▸ TASK REQUIREMENTS
Return the records that follow unaltered. Omit every picture.

▸ AVAILABLE DATA
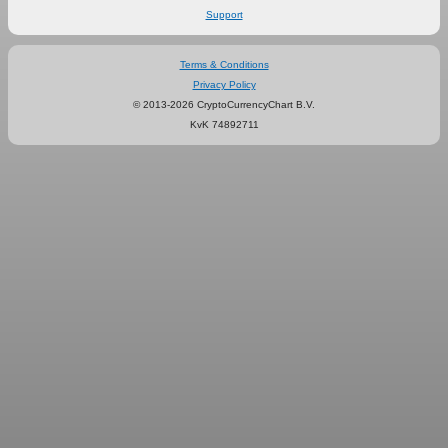
Support
Terms & Conditions
Privacy Policy
© 2013-2026 CryptoCurrencyChart B.V.
KvK 74892711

▸ SOLUTION FOR THIS TASK
Support
Terms & Conditions
Privacy Policy
© 2013-2026 CryptoCurrencyChart B.V.
KvK 74892711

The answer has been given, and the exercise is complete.